The Shechinah can be Seen in the Wayfarer
The following text by Reb Zalman is for this week’s Torah portion, Shabbos Vayera. (Click here for Hebrew/English version). [Notes by Gabbai Seth Fishman, BLOG Editor]:
“And He appeared unto him” (Genesis 18:1).
(Shabbos 127a) “Hospitality to wayfarers is more important than an encounter with the Shechinah / in-dwelling of God.”
[NOTE: Avraham interrupted his union with Hashem, (Genesis, 18:1, “Vayera“ / and God appeared), so that he could take care of the visitors who showed up in the meantime (ibid 18:3, “Adonay… please pass not from thy servant.”) The Rabbis took the word Adonay in this context as referring to God. (It is also sometimes translated as referring to the visitors.) The Talmud makes the above conclusion, that one should give precedence, as Avraham did, to an opportunity to fulfill the mitzvah of hachnassat orchim / hospitality to the wayfarers, over a union with God.]

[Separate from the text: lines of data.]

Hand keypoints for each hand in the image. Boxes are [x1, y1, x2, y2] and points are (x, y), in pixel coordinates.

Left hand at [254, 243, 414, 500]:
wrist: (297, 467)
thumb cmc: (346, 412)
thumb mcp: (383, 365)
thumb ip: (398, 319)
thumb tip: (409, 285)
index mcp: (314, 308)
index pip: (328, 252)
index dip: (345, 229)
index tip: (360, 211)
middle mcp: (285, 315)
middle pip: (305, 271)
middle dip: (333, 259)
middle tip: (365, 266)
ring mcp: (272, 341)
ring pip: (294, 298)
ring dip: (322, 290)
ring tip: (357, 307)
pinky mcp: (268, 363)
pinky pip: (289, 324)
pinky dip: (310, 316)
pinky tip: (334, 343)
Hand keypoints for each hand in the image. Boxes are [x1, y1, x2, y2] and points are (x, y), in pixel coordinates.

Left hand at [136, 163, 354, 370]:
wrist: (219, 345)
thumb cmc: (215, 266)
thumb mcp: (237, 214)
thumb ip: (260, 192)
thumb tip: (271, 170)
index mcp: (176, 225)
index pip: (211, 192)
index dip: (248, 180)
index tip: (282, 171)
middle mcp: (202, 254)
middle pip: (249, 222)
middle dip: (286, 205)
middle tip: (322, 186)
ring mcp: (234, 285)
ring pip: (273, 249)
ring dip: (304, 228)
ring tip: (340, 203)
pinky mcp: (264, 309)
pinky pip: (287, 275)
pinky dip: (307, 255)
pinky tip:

For Abraham came to be a host to the wayfarers amidst that sense of cleaving during the encounter with the Shechinah, for there was a sense that he would see the holy Shechinah in the wayfarers.
[NOTE: As Reb Zalman has spoken in lectures, even greater than the heresy of making God too small is the heresy of making ourselves too small vis-a-vis God. In addition to the good feeling we will have when we perform the mitzvah of hachnassat orchim, we should also remember that the Shechinah is accessible when we do so; in fact she is there in our guests and in all of us.]